Background: Targeted therapies to stabilize the clinical manifestations and prolong pregnancy in preeclampsia do not exist. Soluble fms-like tyrosine kinase 1 (sFlt-1), an alternatively spliced variant of the vascular endothelial growth factor receptor 1, induces a preeclampsia-like phenotype in experimental models and circulates at elevated levels in human preeclampsia. Removing sFlt-1 may benefit women with very preterm (<32 weeks) preeclampsia.

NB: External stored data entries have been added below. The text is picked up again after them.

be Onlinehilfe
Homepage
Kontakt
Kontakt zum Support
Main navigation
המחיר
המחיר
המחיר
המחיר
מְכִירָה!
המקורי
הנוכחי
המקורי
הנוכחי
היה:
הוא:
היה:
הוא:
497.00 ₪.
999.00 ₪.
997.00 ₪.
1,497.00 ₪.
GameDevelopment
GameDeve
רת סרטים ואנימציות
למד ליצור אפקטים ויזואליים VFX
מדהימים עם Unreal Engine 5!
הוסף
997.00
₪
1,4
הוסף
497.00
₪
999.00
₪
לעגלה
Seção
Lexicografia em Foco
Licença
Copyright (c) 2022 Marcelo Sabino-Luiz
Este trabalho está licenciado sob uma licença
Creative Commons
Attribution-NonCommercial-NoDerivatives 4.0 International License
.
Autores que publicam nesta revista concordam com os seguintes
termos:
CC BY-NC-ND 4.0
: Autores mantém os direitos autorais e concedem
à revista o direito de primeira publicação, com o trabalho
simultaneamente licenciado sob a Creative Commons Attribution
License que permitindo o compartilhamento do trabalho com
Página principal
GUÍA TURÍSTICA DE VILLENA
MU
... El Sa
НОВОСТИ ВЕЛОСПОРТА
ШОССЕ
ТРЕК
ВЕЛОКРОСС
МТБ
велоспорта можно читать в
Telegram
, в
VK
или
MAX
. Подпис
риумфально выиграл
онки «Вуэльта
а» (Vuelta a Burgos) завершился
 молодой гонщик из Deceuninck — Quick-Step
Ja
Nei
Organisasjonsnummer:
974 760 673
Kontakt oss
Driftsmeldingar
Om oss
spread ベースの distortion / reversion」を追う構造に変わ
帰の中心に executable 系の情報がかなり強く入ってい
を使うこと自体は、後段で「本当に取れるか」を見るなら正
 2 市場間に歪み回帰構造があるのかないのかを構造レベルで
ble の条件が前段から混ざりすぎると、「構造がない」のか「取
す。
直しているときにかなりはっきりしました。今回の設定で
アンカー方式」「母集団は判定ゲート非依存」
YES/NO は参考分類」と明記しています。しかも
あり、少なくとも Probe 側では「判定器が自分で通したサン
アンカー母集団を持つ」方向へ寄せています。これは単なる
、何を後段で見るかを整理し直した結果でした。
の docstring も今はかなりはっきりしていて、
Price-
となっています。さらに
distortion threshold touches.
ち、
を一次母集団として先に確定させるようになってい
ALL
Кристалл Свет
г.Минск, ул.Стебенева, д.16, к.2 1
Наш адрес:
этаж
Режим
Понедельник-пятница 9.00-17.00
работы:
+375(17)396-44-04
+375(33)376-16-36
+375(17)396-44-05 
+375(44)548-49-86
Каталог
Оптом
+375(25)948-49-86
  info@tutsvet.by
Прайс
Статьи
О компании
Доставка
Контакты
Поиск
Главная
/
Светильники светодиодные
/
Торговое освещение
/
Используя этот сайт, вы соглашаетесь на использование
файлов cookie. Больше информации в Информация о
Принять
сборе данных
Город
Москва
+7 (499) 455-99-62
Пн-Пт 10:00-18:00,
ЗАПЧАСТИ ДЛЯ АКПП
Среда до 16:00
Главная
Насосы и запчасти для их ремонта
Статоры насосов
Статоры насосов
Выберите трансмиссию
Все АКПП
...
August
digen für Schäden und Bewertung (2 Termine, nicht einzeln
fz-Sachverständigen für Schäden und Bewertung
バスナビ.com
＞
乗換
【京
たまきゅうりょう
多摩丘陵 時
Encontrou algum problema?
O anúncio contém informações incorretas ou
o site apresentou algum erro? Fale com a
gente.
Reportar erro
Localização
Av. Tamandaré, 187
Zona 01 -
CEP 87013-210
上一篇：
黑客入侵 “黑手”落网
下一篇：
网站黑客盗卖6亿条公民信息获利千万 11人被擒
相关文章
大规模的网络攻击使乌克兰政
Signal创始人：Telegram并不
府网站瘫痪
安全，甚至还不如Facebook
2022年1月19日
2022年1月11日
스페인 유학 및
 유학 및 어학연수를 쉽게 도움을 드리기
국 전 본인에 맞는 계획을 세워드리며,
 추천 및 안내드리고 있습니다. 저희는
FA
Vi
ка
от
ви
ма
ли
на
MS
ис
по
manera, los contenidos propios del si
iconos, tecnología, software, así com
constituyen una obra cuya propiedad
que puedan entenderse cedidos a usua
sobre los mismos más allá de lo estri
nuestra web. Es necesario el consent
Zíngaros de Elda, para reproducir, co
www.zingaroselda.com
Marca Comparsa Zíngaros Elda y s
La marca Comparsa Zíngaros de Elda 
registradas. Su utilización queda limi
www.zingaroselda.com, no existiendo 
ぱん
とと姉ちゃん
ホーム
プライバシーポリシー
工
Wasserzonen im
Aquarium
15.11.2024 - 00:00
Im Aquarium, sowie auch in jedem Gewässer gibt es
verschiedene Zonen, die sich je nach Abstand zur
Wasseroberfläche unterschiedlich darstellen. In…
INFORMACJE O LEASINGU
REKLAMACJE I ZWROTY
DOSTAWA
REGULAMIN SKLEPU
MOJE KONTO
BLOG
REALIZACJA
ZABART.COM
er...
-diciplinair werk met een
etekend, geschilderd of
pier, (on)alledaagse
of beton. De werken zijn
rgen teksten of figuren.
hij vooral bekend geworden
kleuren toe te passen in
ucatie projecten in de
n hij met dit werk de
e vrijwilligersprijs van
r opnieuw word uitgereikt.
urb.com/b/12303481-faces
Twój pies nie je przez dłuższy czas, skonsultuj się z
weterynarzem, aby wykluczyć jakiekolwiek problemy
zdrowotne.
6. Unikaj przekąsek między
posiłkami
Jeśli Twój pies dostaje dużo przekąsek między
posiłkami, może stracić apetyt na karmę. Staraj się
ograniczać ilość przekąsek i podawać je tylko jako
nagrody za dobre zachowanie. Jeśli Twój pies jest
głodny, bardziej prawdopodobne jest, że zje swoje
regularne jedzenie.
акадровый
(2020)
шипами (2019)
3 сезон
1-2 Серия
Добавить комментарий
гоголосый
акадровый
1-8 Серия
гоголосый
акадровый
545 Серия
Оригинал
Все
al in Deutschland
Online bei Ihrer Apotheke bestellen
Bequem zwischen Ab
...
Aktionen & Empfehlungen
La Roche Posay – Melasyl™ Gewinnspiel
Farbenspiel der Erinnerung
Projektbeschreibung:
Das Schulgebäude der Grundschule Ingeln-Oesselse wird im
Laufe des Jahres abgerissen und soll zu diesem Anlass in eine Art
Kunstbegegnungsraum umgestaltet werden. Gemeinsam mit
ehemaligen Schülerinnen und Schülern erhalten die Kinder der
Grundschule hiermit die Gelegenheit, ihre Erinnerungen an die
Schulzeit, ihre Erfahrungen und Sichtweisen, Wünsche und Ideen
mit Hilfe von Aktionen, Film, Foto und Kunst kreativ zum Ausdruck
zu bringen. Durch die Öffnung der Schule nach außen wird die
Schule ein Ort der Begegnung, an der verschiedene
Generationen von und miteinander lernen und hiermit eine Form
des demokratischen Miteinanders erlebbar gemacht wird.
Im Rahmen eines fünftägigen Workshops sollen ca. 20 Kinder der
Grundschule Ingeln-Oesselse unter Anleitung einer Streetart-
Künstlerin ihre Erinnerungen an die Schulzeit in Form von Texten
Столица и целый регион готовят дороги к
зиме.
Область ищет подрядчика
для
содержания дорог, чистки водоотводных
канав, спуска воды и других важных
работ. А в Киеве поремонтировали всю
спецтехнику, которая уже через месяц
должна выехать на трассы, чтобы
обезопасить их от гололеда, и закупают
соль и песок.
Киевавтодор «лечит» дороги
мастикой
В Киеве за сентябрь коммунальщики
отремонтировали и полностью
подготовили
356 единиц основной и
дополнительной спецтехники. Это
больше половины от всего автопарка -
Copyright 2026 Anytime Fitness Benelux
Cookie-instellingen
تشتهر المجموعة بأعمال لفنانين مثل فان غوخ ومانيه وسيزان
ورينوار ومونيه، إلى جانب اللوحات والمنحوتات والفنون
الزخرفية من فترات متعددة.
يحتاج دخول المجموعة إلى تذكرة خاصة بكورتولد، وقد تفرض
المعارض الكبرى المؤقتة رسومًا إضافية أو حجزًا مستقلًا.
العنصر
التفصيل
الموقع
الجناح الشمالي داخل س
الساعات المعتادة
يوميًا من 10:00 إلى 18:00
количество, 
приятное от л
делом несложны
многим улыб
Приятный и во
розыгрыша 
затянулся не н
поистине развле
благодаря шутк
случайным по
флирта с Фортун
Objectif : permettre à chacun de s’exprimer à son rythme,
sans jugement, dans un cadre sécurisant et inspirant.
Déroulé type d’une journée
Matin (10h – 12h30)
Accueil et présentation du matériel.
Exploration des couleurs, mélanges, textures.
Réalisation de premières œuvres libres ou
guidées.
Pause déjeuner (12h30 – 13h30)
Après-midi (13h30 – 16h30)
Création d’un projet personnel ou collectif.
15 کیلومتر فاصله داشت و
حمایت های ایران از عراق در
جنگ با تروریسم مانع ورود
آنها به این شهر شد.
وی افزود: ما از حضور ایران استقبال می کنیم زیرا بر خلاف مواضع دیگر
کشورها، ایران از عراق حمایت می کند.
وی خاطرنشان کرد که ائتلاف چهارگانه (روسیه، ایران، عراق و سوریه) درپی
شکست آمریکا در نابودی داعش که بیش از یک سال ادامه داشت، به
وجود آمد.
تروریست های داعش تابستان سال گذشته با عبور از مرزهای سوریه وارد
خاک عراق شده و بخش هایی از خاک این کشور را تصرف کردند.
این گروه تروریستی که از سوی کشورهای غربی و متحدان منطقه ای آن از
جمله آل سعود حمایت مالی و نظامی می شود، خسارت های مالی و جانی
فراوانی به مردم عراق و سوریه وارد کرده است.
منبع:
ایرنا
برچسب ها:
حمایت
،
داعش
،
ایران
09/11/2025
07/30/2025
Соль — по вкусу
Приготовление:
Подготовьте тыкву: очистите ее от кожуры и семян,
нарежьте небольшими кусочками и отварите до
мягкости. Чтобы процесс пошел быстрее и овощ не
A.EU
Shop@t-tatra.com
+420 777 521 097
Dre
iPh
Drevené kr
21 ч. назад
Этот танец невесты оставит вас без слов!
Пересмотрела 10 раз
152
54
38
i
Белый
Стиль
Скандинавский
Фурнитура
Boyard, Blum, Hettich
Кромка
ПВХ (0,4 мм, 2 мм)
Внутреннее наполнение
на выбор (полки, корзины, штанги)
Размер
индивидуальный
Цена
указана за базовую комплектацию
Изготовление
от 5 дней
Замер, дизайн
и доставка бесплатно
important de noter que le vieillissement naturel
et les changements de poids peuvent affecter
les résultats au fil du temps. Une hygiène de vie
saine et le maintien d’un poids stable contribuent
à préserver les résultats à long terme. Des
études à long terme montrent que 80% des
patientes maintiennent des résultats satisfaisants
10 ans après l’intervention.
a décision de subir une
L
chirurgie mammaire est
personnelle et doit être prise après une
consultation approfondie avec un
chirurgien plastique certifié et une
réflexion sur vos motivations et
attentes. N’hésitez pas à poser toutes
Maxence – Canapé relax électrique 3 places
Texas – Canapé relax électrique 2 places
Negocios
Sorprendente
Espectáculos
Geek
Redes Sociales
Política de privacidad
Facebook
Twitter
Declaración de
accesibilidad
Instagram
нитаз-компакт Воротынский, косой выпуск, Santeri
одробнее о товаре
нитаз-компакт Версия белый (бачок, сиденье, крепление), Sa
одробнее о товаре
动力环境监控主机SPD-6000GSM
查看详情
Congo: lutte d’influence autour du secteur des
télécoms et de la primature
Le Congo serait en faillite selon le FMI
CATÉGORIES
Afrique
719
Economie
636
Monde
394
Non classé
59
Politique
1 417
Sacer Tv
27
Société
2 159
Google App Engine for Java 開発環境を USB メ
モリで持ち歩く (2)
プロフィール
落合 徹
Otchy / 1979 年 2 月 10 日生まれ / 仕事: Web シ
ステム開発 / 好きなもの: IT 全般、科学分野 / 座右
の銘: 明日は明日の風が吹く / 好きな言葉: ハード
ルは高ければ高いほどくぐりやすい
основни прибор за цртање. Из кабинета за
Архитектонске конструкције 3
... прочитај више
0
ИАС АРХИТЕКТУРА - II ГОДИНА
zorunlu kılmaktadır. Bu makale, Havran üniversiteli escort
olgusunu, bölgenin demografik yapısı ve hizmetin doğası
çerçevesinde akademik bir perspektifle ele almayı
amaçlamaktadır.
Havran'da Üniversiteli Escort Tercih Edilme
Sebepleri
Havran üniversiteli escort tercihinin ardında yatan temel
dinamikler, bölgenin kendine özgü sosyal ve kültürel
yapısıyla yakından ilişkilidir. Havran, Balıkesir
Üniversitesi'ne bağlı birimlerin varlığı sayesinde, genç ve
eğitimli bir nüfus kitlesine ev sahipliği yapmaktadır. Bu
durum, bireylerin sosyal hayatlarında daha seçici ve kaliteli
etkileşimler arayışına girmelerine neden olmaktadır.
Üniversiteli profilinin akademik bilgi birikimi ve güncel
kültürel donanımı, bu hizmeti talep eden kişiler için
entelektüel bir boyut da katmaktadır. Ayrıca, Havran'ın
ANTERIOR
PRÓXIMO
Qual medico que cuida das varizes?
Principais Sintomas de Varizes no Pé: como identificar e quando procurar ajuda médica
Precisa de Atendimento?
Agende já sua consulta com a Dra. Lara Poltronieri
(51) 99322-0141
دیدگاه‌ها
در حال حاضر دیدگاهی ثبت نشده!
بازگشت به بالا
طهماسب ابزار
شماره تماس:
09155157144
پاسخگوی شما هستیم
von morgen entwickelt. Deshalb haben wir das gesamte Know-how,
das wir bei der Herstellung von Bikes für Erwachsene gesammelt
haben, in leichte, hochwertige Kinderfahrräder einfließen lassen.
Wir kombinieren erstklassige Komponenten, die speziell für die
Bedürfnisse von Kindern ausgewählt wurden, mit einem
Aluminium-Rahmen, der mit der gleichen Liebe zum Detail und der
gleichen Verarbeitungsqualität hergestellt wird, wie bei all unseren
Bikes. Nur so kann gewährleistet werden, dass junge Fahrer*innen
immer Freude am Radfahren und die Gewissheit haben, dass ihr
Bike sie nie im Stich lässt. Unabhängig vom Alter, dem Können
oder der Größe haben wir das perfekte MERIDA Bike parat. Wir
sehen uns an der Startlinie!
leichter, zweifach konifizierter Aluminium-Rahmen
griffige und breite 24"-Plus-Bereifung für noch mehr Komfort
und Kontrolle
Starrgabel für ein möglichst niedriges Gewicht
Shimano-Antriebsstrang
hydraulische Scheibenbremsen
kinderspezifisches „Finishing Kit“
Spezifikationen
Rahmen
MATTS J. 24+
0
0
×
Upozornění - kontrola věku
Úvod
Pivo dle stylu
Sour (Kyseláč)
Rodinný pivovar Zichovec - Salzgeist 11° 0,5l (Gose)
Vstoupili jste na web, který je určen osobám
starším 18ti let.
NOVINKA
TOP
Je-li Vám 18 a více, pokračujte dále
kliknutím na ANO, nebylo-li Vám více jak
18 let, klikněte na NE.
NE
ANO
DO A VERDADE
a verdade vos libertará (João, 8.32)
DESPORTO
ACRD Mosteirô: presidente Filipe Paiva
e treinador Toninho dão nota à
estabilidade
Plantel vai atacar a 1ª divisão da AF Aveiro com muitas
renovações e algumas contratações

Methods and results: We first show that negatively charged dextran sulfate cellulose columns adsorb sFlt-1 in vitro. In 5 women with very preterm preeclampsia and elevated circulating sFlt-1 levels, we next demonstrate that a single dextran sulfate cellulose apheresis treatment reduces circulating sFlt-1 levels in a dose-dependent fashion. Finally, we performed multiple apheresis treatments in 3 additional women with very preterm (gestational age at admission 28, 30, and 27+4 weeks) preeclampsia and elevated circulating sFlt-1 levels. Dextran sulfate apheresis lowered circulating sFlt-1, reduced proteinuria, and stabilized blood pressure without apparent adverse events to mother and fetus. Pregnancy lasted for 15 and 19 days in women treated twice and 23 days in a woman treated 4 times. In each, there was evidence of fetal growth.
Conclusions: This pilot study supports the hypothesis that extracorporeal apheresis can lower circulating sFlt-1 in very preterm preeclampsia. Further studies are warranted to determine whether this intervention safely and effectively prolongs pregnancy and improves maternal and fetal outcomes in this setting.